- Poster Title:
- The Largest Scholarly Semantic Network...Ever.
- Authors:
- Johan Bollen (Los Alamos National Laboratory)
- Marko Rodriguez (Los Alamos National Laboratory)
- Herbert Van de Sompel (Los Alamos National Laboratory, Research Library)
- Abstract:
- Scholarly entities, such as articles, journals, authors and institutions, are now mostly ranked according to expert opinion and citation data. The Andrew W. Mellon Foundation funded MESUR project at the Los Alamos National Laboratory is developing metrics of scholarly impact that can rank a wide range of scholarly entities on the basis of their usage. The MESUR project starts with the creation of a semantic network model of the scholarly community that integrates bibliographic, citation, and usage data collected from publishers and repositories world-wide.

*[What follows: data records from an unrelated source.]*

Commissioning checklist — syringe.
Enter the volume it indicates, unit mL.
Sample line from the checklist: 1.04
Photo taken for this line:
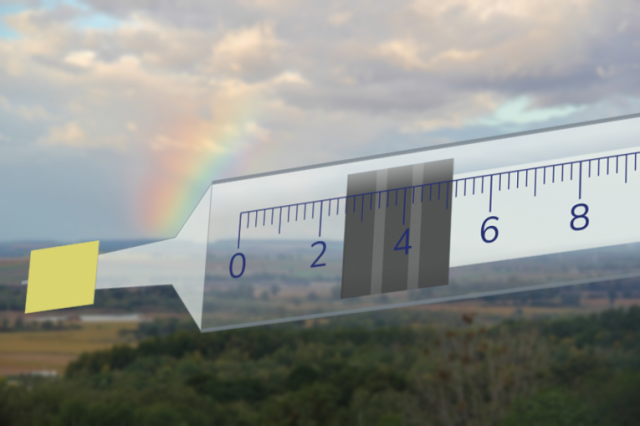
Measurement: 2.6
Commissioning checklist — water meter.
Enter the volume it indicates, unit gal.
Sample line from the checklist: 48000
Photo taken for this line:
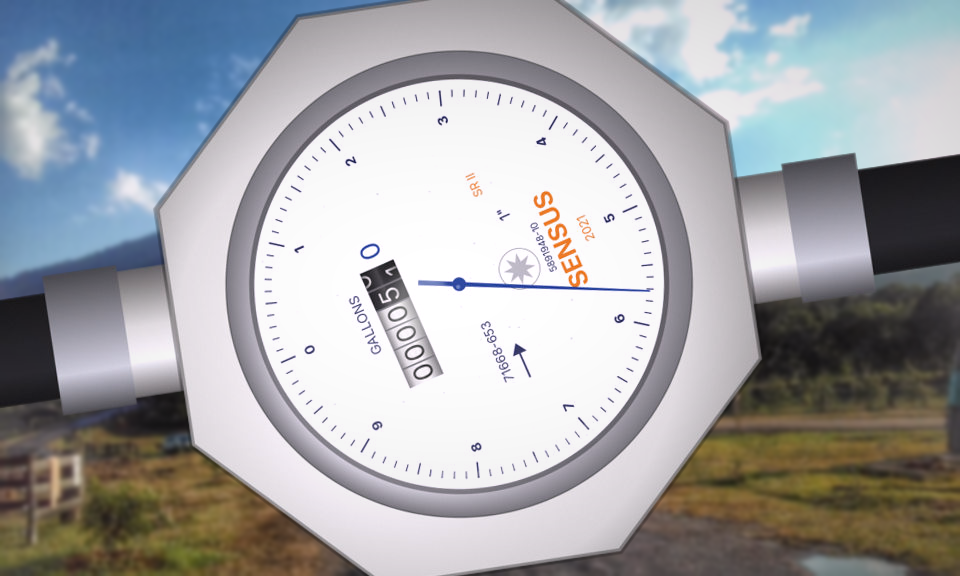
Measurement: 505.7
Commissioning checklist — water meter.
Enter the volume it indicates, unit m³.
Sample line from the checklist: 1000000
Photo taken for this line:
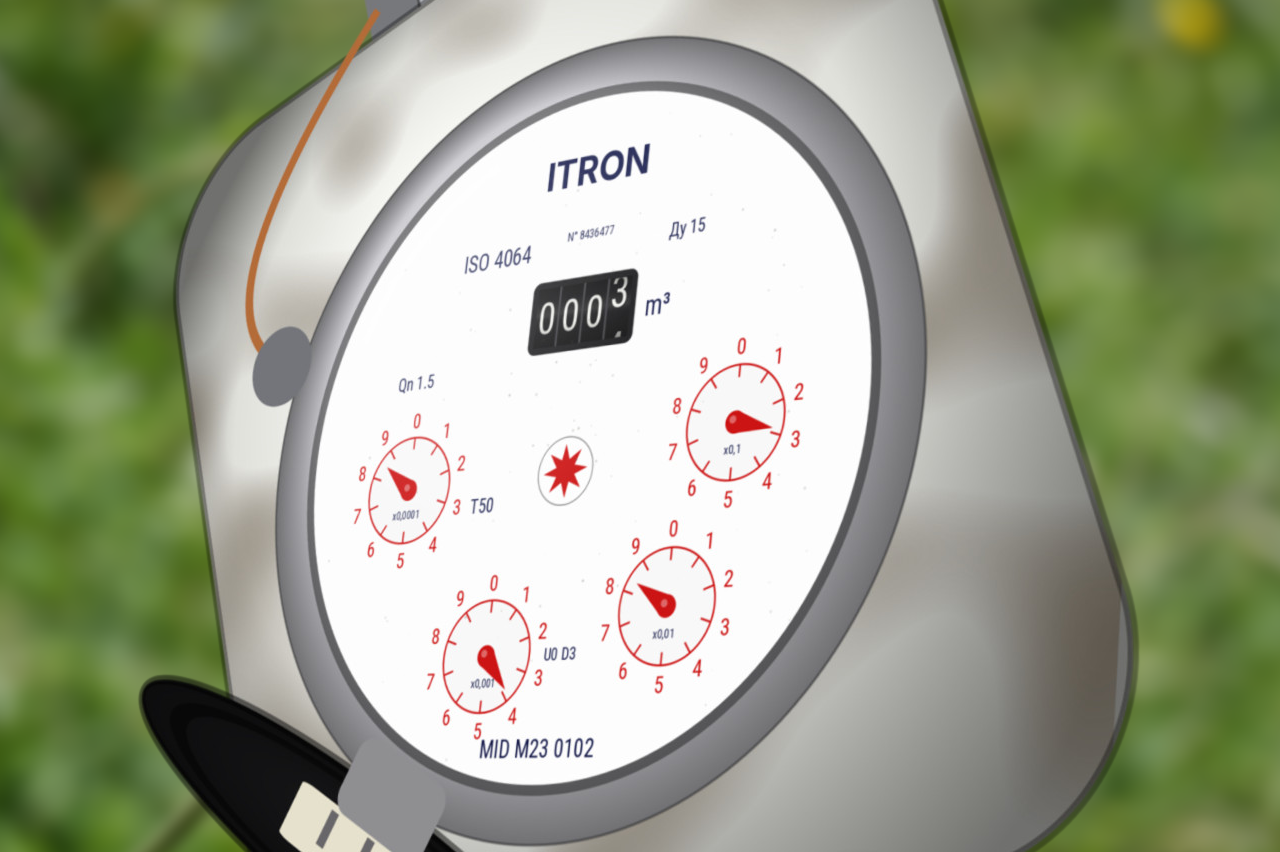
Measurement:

It is estimated that this scholarly semantic network will include approximately 50 million articles, 1 million authors, 10,000 journals and conferences, 500 million citations, and 1 billion usage-related events; the largest scholarly semantic network ever created. The developed scholarly semantic network will then serve as a standardized platform for the definition and validation of new metrics of scholarly impact. This poster describes the MESUR project's data aggregation and processing techniques including the OWL scholarly ontology that was developed to model the scholarly communication process.